## EXERCISE
Return exactly these lines and no others: the one containing "- 像图片、定位数据这种数据很难用关系型数据库来存储" and all that follow it to the end of the listing below.

## DATA UNDER STUDY

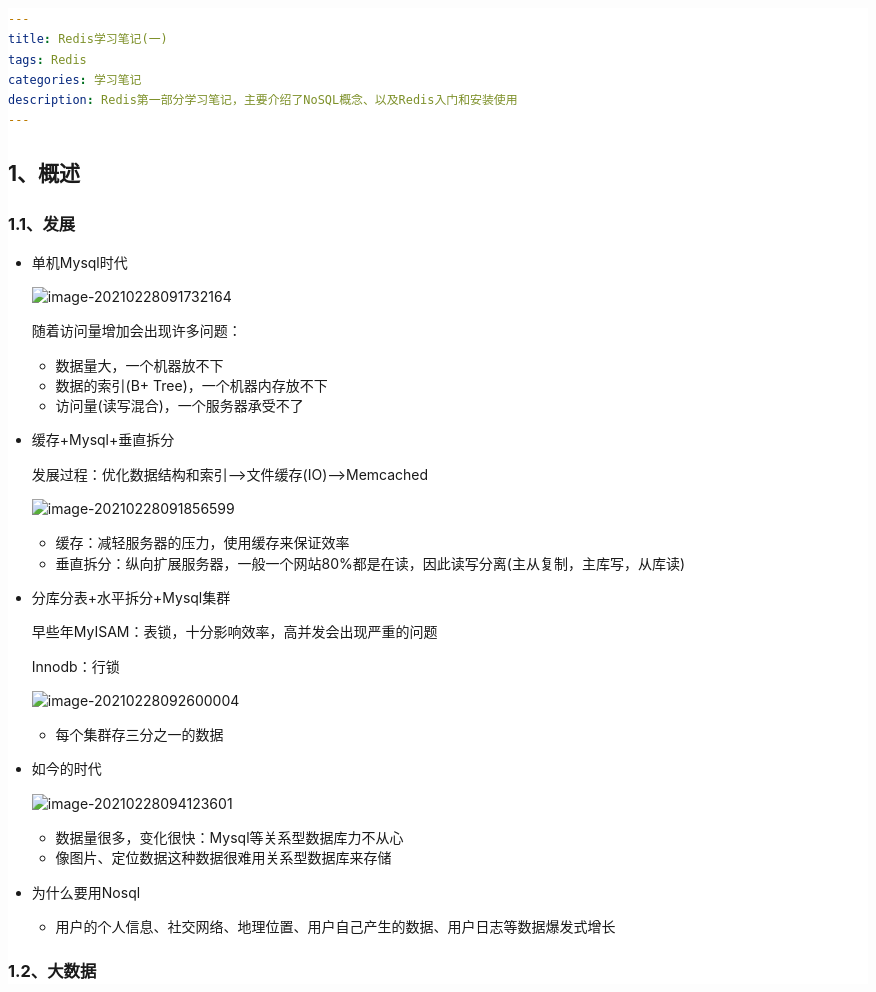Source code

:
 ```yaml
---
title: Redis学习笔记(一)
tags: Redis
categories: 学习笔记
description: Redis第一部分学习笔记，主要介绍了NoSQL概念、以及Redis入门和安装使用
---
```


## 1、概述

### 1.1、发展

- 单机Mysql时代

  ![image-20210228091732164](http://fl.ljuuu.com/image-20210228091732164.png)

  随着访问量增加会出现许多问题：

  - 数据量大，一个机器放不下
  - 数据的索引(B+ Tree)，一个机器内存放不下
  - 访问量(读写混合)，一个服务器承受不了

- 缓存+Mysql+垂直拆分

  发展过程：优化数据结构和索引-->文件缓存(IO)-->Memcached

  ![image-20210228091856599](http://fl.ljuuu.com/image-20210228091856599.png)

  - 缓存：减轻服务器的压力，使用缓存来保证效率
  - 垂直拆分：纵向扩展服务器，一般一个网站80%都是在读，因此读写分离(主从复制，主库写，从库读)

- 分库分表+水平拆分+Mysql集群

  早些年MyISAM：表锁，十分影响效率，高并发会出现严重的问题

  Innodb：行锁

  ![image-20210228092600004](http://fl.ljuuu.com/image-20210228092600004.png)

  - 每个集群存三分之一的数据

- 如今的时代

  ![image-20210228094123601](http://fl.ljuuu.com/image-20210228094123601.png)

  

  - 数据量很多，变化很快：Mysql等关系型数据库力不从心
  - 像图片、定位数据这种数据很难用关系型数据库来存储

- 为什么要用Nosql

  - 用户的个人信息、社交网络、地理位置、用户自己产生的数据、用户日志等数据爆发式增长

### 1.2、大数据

## WRITTEN SOLUTION
  - 像图片、定位数据这种数据很难用关系型数据库来存储

- 为什么要用Nosql

  - 用户的个人信息、社交网络、地理位置、用户自己产生的数据、用户日志等数据爆发式增长

### 1.2、大数据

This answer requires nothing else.